Multiscale and supervised image analysis in earth observation and remote sensing – University of Copenhagen

Multiscale and supervised image analysis in earth observation and remote sensing

Talk By Sébastien Lefèvre; Full Professor in Computer Science, Univ. Bretagne-Sud / IRISA

Abstract:

Observation is one of the key issues in the understanding of environmental systems. Remote sensing provides an invaluable source of data in this context, but it requires some specific techniques to be developed to face the intrinsic complexity within the data, i.e. a massive amount of multidimensional (multi- or hyperspectral) noisy observations with high spatiotemporal variability. In this talk, I will review some of the research activities recently conducted in the OBELIX team from IRISA research institute (www.irisa.fr/obelix<http://www.irisa.fr/obelix>) in this context.

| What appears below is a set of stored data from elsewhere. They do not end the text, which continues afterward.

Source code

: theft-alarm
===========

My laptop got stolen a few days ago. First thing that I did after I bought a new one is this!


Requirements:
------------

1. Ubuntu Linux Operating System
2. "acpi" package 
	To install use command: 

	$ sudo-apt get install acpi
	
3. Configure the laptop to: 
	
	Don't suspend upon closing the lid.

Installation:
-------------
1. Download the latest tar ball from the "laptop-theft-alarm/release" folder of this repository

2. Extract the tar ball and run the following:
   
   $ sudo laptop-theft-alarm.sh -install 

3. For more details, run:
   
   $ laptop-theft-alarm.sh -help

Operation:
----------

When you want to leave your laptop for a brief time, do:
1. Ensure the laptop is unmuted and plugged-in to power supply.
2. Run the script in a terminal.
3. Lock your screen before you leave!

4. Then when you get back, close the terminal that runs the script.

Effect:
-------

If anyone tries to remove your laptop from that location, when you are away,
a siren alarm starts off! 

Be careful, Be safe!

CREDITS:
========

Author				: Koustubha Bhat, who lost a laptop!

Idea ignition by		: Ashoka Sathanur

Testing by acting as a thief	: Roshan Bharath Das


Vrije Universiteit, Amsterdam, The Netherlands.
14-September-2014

More precisely, I will present how new developments in machine learning and multiscale image analysis can help to improve the processing of remote sensing data for earth observation.

Bio:

Sébastien Lefèvre received his M.Sc. and Eng. degrees from the University of Technology of Compiègne in 1999, and his Ph.D. from the University of Tours in 2002, and his habilitation in 2009 from the University of Strasbourg. From 2003 to 2010, he was an Associate Professor in the Department of Computer Sciences and the Image Sciences at University of Strasbourg. In 2010, he joined the University of Bretagne-Sud as a Full Professor in Computer Science, in the Institute of Technology of Vannes and in IRISA where he is leading the OBELIX team dedicated to image analysis and machine learning for remote sensing and earth observation (www.irisa.fr/obelix). He has coauthored more than 100 papers in image analysis and pattern recognition. His current research interests are mainly related to multivariate mathematical morphology, hierarchical models and machine learning applied to remote sensing of environment.